First and Second Editions

First Edition

Second Edition

The manual was initially published as the UNIX Programmer's Manual, and would retain this name throughout the various research editions. The First and Second Edition manuals were written in roff(I) and consisted of 7 sections, identified by Roman numerals:

  I.      Commands
  II.     System calls
  III.    Subroutines
  IV.     Special Files
  V.      File Formats
  VI.     User-Maintained Programs
  VII.    Miscellaneous

In addition to these sections, the manuals include a title page, introduction, table of contents, and permuted index. At this point, the manual pages still include the OWNER section, detailing who last touched (and by definition owned) the material in question. The pages are identified by the date in the left and the page name in the right of the masthead of each page. There is no text in the middle. Both manuals describe the PDP-11/20 version of UNIX (i.e. the “second version” as described by The UNIX Time-Sharing System.) Additional documentation, at this point, was limited to technical memoranda and other such papers distributed within Bell Laboratories. There is no formalized “look” to the manual this early on, rather, the pages are simply distributed as printouts from the line printer. Documents are likely to contain 7 hole punches as Bell System practices at this time were to punch 7 holes, 3 to match the conventional 3-ring binders used ubiquitously but 4 additional holes to match the 4-ring binders more commonly used throughout the Bell System.

The Second Edition manual adds a preface detailing some overarching changes since the last version as well as acknowledging folks who contributed to the system up to this point. The man(I) command shows up in the Second Edition for reading these manuals online.
************
◆ **Exercise tasks**
1/ Answer these questions using the text on the early UNIX manuals.
(a) How many sections did the First and Second Edition manuals have, and how were the sections identified?
(b) Which version of UNIX do both manuals describe?
(c) Which command appears in the Second Edition for reading the manuals online?
2/ Quote the text on the early UNIX manuals, taking everything from "The Second Edition manual" down to "these manuals online.".
3/ Write what comes next in the text on the early UNIX manuals, picking up after its final sentence.
************
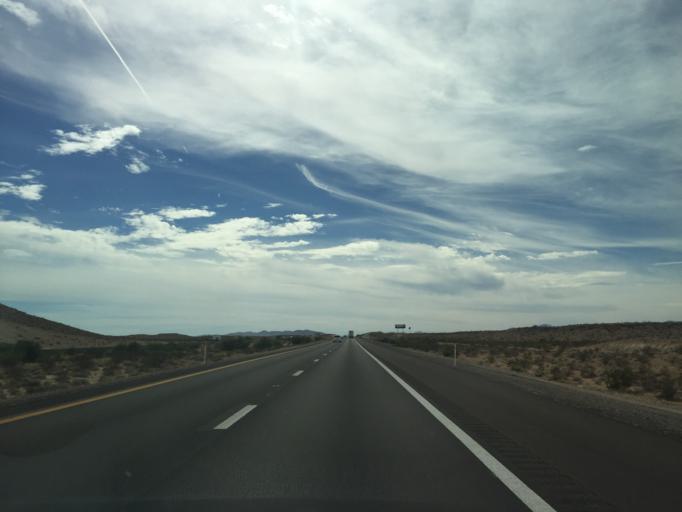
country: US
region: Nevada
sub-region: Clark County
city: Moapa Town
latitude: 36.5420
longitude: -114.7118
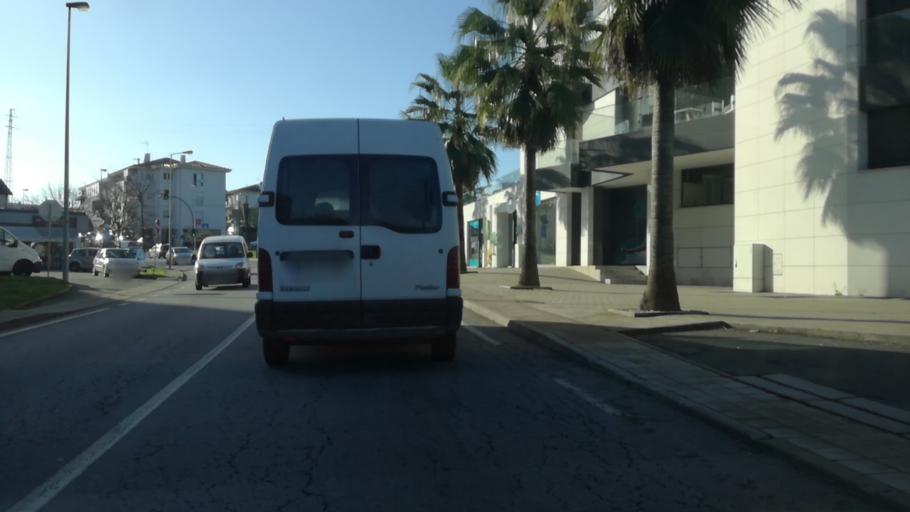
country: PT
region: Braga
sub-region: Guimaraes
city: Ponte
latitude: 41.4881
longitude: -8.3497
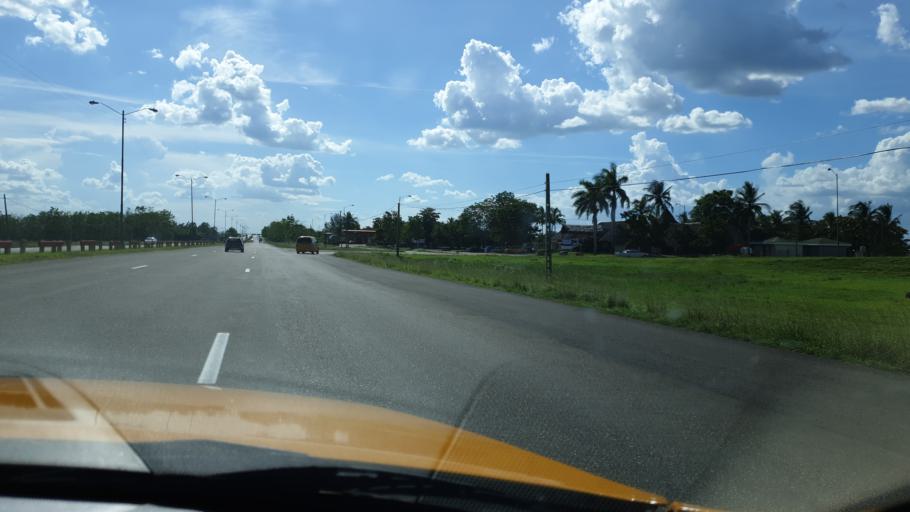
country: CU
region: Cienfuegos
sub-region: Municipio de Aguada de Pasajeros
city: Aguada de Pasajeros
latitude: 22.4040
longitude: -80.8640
************
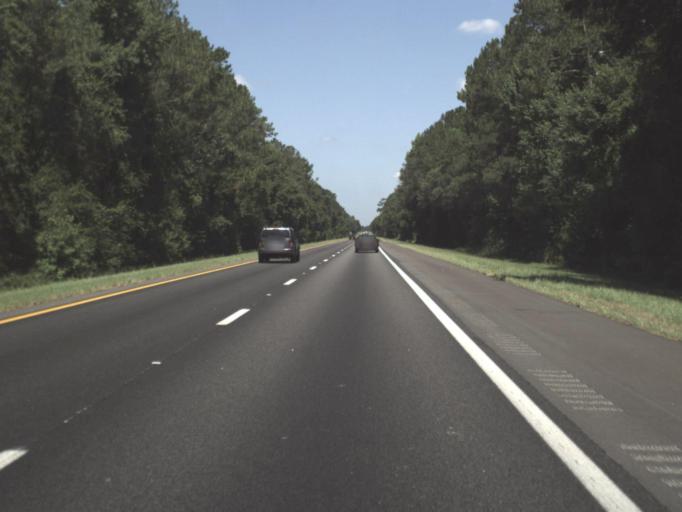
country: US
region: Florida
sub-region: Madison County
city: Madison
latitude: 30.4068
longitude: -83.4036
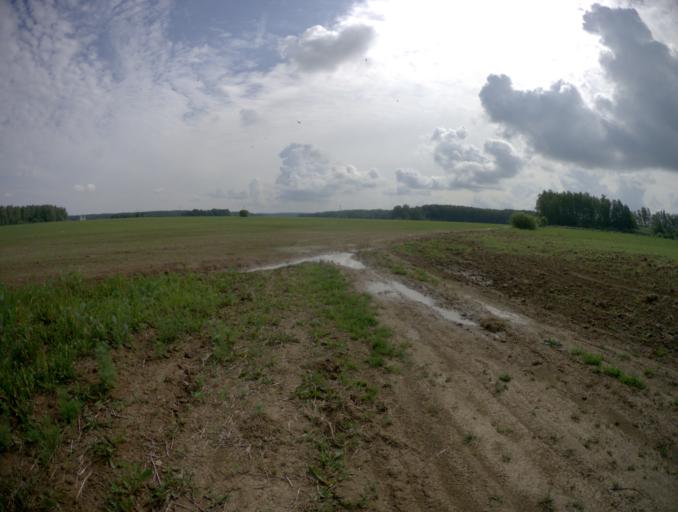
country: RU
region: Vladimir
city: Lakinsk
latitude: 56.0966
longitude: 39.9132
************
◆ **Outputs in order**
1/
(a) Seven sections, identified by Roman numerals.
(b) The PDP-11/20 version of UNIX, the "second version" as described by The UNIX Time-Sharing System.
(c) The man(I) command.

2/
The Second Edition manual adds a preface detailing some overarching changes since the last version as well as acknowledging folks who contributed to the system up to this point. The man(I) command shows up in the Second Edition for reading these manuals online.

3/
Third Edition

Third Edition

The Third Edition manual is still written in roff(I) but adds a new section:

  VIII.   Maintenance

This manual additionally adds a “How To Get Started” section derived from the login(VII) page present in previous manuals. This manual describes the assembly PDP-11/45 version of UNIX that straddles the space between the PDP-11/20 version described by the prior to manuals and the first C version of UNIX which would be described in the subsequent edition. While the OWNER section has been dropped as of this manual, there is a list in the introduction laying out rough ownership of contributions. The page masthead is altered in that now the page name is displayed in both corners and the date is displayed in the center.

Fourth and Fifth Editions

Fourth Edition

Fifth Edition

The Fourth Edition manual sees the transition from roff(I) to nroff(I)-based typesetting. The remaining ownership information is dropped. There is currently not a scanned PDF of the Fourth Edition manual available, as such the above link is instead to the manpage sources. With the change to nroff(I), literals in descriptions are now boldface rather than underlined. These are likely the first manual editions to see any distribution outside of the Bell System, which like internal distribution, would've been limited to pages typeset on the phototypesetter and then printed on standard paper.

Sixth Edition

Sixth Edition

The Sixth Edition manual describes the last version of UNIX prior to the Interdata 8/32 portability work and subsequent overarching kernel changes involved. The Sixth Edition is also the last edition published before significant integration of PWB and other such components from elsewhere in the Bell System back into the research edition. In addition, the section numbering after this edition transitions to Arabic numerals from the Roman numerals which have been in use since the beginning. The following two sections are renamed and slightly adjusted:

  V.      File Formats and Conventions
  ...
  VII.    User-Maintained Subroutines

Documents for Use With the UNIX Time-Sharing System

The Sixth Edition also sees the first publication of the companion documentation set variably identified as Documents for UNIX, Volume 2, and other such collections throughout time. Prior to this, the documents were available as technical memoranda in the Bell System document catalogue.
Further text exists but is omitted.